Covid Likely Caused by "Research-Related Incident": Report

Covid Likely Caused by "Research-Related Incident": Report


The Senate Committee on Health, Education, Labor and Pensions interim report says that the origins of the Covid-19 pandemic likely came from a “research-related incident” rather than a “natural zoonotic spillover.”

“While precedent of previous outbreaks of human infections from contact with animals favors the hypothesis that a natural zoonotic spillover is responsible for the origin of SARS-CoV-2, the emergence of SARS-CoV-2 that resulted in the COVID-19 pandemic was most likely the result of a research-related incident,” the report states. “This conclusion is not intended to be dispositive,” it adds, however.

China’s reluctance to share information on the virus without state review and the country’s lack of transparency and collaboration has made the virus’s origins difficult to track. The report states that while coronaviruses are not necessarily rare, “there are a number of anomalies in the SARS-CoV-2 outbreak and the early COVID-19 pandemic compared to the emergence of past natural zoonotic spillovers, most notably the 2002-2004 SARS epidemic.”

The report also adds that the virus likely originated from a bat, but that it’s unclear how it traveled from the caves of Southeast Asia to Wuhan in central China.

“Almost three years after the Covid-19 pandemic began there is still no evidence of an animal infected with SARS-CoV-2, or a closely related virus, before the first publicly reported human COVID-19 cases in Wuhan in December 2019.”

The report states that the most likely scenario “for a zoonotic origin of the COVID-19 pandemic is that SARS-CoV-2 crossed over the species barrier from an intermediate host to humans.”

However, available evidence also points to a direct bat-to-human spillover.

“Both scenarios remain plausible and, in the absence of additional information, should be considered equally valid hypotheses. However, nearly three years after the COVID-19 pandemic began, critical evidence that would prove that the emergence of SARS-CoV-2 and resulting COVID-19 pandemic was caused by a natural zoonotic spillover is missing,” the report continues.

“Based on the available evidence,” the report says, “Wuhan is the only location where SARS-CoV-2 spilled over into humans,” and “The low genetic diversity of the earliest SARS-CoV-2 samples suggests that the COVID-19 pandemic is most likely the result of a single successful spillover of SARS-CoV-2.”

The report also says that the Wuhan Institute of Virology in China had been doing research on coronaviruses and gathering samples from bats in Southeast Asia since the end of the SARS epidemic in 2004, and that samples were collected form areas where SARS-related coronaviruses resemble Covid-19 the most.

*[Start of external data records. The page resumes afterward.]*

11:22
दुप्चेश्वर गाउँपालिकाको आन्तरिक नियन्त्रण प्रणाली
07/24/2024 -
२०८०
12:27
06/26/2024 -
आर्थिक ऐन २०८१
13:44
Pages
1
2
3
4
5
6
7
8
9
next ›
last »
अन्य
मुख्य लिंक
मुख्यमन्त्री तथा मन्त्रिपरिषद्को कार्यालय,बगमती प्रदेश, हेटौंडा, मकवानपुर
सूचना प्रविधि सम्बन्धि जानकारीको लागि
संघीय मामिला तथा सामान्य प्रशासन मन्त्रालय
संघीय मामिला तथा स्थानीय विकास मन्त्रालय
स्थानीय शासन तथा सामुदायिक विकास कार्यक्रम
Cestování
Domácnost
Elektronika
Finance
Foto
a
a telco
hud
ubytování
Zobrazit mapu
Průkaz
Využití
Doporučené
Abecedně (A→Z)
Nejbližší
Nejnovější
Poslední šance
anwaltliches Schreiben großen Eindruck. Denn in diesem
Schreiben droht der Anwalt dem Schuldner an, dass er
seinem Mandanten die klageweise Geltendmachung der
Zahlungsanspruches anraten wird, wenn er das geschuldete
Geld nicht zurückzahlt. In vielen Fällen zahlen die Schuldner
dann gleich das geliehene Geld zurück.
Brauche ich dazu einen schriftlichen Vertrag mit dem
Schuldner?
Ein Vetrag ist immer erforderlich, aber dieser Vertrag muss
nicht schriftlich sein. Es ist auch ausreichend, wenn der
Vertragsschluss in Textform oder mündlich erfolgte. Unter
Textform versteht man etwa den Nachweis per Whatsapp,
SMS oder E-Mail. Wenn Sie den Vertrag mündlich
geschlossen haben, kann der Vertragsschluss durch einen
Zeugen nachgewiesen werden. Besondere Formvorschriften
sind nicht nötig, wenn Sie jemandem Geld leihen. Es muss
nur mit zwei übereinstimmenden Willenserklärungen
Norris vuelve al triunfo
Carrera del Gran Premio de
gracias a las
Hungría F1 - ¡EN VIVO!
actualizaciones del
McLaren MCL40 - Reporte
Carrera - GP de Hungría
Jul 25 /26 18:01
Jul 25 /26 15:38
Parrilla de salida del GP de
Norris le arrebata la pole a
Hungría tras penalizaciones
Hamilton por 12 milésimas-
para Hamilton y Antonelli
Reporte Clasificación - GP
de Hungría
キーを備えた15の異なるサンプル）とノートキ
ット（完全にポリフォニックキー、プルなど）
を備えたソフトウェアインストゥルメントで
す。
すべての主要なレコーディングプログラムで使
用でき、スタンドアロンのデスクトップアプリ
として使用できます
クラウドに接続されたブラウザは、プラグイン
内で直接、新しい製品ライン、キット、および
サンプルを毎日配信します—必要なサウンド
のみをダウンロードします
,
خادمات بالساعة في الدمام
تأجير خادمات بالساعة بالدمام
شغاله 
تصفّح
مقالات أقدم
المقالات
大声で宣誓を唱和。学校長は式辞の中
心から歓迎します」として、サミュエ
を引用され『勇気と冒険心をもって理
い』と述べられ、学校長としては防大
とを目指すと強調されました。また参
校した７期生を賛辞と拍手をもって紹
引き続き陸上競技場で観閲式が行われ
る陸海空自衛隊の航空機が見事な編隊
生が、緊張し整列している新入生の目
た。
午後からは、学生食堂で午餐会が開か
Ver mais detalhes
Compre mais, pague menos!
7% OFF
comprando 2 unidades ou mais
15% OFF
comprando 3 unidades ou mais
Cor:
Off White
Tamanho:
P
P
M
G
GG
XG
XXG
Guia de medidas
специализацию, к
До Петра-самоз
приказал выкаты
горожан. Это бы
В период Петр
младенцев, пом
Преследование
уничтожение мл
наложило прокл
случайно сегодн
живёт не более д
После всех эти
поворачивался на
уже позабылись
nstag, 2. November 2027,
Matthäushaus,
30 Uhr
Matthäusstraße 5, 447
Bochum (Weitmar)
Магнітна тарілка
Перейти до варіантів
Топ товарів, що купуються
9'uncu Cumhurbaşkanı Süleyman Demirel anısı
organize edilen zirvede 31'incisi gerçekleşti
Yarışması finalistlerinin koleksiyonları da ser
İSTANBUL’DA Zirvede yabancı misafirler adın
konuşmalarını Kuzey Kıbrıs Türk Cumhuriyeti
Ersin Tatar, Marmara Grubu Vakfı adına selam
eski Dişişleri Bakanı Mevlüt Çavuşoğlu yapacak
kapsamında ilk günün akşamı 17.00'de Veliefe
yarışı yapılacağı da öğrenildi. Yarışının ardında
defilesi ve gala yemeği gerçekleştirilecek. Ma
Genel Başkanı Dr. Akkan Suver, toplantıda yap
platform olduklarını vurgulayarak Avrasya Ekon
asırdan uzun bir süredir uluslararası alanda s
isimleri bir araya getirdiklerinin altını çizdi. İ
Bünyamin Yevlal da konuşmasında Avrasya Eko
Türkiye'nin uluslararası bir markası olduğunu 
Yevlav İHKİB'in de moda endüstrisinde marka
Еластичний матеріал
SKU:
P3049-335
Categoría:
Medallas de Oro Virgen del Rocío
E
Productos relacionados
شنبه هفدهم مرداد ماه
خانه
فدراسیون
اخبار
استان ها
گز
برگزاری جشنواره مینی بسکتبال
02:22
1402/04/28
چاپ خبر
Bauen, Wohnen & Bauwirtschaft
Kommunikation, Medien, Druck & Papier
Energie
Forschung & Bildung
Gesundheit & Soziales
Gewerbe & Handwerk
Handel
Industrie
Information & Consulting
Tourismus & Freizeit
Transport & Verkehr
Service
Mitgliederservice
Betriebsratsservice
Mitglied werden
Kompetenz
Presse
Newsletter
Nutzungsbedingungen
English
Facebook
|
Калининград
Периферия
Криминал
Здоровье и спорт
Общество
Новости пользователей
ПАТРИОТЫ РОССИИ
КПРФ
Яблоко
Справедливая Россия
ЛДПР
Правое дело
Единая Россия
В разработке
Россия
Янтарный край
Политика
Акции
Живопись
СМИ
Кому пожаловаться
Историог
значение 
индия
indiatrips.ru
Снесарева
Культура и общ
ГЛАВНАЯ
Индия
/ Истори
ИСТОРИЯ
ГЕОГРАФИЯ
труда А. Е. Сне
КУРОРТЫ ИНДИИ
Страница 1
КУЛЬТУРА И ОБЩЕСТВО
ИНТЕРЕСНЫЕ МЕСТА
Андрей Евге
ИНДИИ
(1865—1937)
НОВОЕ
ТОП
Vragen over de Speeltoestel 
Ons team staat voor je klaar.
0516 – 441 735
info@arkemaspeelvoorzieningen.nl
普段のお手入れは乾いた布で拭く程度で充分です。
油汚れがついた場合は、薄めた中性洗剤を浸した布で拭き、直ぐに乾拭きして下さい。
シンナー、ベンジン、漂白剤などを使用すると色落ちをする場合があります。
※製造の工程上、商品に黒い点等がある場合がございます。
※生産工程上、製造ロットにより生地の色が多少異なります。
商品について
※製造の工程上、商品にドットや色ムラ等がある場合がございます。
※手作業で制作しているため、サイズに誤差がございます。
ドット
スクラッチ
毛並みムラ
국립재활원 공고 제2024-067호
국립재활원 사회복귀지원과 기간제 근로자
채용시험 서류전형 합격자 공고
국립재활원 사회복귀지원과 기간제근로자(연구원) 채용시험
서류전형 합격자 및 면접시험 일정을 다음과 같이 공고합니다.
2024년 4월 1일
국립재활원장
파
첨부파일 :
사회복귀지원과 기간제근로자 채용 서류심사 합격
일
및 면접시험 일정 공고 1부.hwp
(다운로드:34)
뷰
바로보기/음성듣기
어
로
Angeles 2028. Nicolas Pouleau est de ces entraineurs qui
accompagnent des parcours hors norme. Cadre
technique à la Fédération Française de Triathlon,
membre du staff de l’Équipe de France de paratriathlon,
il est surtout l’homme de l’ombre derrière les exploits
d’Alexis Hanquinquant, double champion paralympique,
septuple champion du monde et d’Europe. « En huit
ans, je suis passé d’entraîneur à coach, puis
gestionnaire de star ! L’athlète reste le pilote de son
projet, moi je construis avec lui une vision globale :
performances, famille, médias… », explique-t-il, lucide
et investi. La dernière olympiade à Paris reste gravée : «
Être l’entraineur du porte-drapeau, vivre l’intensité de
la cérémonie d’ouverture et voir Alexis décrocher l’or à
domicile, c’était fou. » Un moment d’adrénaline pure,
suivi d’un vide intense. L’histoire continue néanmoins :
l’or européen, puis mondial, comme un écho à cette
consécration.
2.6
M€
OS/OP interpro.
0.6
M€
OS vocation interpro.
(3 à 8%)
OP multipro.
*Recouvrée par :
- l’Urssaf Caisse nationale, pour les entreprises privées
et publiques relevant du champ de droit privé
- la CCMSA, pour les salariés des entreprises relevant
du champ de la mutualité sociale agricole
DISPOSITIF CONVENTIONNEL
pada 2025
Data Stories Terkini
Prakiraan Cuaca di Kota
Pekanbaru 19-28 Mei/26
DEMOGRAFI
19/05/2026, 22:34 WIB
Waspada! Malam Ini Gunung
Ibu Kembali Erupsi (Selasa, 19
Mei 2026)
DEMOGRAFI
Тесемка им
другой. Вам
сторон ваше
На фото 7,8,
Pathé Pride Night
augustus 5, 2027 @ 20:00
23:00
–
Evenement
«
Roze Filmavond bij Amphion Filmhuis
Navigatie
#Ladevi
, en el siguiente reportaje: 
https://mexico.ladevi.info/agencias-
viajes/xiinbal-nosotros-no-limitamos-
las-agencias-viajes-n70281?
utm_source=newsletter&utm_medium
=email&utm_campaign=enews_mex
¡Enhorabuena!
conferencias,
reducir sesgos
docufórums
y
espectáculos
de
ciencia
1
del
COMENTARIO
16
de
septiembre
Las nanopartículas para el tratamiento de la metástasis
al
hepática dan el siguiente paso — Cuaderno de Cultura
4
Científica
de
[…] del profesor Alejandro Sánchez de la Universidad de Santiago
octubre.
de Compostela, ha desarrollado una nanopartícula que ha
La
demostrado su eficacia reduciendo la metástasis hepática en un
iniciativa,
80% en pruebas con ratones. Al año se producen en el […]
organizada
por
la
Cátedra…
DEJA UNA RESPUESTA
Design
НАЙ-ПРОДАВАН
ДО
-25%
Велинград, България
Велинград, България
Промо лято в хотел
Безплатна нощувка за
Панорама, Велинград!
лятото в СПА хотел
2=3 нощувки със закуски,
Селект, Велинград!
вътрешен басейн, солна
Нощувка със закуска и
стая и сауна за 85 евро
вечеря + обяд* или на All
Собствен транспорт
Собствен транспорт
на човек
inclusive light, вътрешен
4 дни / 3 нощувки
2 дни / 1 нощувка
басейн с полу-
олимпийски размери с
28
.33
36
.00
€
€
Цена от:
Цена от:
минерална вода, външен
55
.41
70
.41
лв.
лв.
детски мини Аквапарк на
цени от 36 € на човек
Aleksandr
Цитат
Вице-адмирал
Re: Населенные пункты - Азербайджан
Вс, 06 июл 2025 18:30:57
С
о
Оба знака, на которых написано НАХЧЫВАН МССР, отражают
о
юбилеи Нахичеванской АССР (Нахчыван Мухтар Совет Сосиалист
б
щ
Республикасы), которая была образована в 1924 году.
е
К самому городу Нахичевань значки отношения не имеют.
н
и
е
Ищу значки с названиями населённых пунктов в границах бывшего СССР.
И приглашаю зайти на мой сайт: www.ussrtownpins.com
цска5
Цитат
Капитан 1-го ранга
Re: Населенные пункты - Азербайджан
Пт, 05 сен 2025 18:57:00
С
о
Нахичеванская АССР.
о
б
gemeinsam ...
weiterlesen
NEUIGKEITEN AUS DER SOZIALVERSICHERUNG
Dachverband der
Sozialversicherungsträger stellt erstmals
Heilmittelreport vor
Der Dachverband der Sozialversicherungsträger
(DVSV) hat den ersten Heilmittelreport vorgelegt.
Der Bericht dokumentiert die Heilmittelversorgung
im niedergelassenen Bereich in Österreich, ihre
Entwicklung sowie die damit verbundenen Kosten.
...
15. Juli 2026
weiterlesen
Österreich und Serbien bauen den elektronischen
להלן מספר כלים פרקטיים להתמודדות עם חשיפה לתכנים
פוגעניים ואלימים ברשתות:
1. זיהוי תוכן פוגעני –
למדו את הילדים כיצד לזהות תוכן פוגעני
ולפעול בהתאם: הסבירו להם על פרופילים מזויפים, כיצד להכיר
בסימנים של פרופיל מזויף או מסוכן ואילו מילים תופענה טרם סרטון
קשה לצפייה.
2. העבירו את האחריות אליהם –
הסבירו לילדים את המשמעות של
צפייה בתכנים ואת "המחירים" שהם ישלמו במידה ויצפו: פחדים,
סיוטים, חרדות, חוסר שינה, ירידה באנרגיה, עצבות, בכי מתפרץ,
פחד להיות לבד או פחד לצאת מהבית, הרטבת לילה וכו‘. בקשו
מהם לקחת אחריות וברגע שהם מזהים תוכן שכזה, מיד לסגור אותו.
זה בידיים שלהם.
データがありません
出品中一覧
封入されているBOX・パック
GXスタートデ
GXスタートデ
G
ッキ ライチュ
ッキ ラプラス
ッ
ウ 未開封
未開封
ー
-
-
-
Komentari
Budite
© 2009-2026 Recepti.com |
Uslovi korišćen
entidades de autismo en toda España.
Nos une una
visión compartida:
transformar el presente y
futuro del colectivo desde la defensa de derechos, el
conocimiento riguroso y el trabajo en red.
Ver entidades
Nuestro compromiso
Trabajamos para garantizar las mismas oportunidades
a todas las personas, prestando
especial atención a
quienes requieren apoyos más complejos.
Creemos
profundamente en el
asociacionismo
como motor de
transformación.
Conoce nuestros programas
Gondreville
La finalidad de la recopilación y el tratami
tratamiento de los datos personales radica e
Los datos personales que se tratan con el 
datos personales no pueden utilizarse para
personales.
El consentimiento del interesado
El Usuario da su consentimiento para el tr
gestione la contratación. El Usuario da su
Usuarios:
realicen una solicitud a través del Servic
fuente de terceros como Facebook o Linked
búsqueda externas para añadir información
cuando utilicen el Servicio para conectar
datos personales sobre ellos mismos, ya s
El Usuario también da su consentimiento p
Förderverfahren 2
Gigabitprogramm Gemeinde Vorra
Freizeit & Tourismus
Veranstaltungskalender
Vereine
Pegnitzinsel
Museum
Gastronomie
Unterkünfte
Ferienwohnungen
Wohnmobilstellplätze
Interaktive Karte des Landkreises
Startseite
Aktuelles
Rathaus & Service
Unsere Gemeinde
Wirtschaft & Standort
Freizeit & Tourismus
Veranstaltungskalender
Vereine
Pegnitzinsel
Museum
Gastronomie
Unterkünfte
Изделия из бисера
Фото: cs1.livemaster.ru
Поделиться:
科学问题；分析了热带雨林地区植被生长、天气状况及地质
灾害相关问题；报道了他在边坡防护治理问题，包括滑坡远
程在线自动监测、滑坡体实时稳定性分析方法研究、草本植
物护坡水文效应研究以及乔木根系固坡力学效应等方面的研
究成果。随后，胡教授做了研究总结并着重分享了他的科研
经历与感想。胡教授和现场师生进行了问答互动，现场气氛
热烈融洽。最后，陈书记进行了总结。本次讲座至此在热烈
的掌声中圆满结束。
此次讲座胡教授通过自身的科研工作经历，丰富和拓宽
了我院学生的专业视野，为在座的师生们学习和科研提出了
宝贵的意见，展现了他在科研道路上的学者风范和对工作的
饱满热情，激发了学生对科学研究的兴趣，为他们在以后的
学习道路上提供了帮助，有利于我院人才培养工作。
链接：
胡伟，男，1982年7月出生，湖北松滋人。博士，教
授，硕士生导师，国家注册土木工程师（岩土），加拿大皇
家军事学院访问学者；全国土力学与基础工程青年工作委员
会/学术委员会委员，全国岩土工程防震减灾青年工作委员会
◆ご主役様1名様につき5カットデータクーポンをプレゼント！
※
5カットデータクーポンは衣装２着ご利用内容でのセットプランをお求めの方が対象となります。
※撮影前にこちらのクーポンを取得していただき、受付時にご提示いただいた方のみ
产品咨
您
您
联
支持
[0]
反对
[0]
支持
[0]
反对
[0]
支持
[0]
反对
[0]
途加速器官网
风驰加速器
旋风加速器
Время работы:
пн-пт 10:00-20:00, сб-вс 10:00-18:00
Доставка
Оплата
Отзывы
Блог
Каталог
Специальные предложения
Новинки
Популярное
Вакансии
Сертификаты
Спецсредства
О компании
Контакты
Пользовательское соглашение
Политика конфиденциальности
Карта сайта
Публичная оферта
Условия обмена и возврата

“Senior coronavirus researcher Shi Zhengli disclosed that in 2018-2020, her team infected civets and humanized mice that expressed human ACE2 receptors with chimeric SARS-related coronaviruses. The results of these experiments have never been published,” the report states.

“The EcoHealth Alliance NIH grants and DARPA grant proposals, in partnership with the WIV, sought to collect and conduct genetic recombination experiments on SARS-related coronaviruses with specific traits that made those viruses a ‘high-risk’ for zoonotic spillover into animals and humans. SARS-CoV-2 shares many of the traits these researchers were interested in finding in SARS-related coronaviruses or interested in engineering such traits if they were not found naturally,” they added.

“… Based on the analysis of the publicly available information, it appears reasonable to conclude that the COVID-19 pandemic was, more likely than not, the result of a research-related incident. New information, made publicly available and independently verifiable, could change this assessment. However, the hypothesis of a natural zoonotic origin no longer deserves the benefit of the doubt, or the presumption of accuracy,” the report concluded.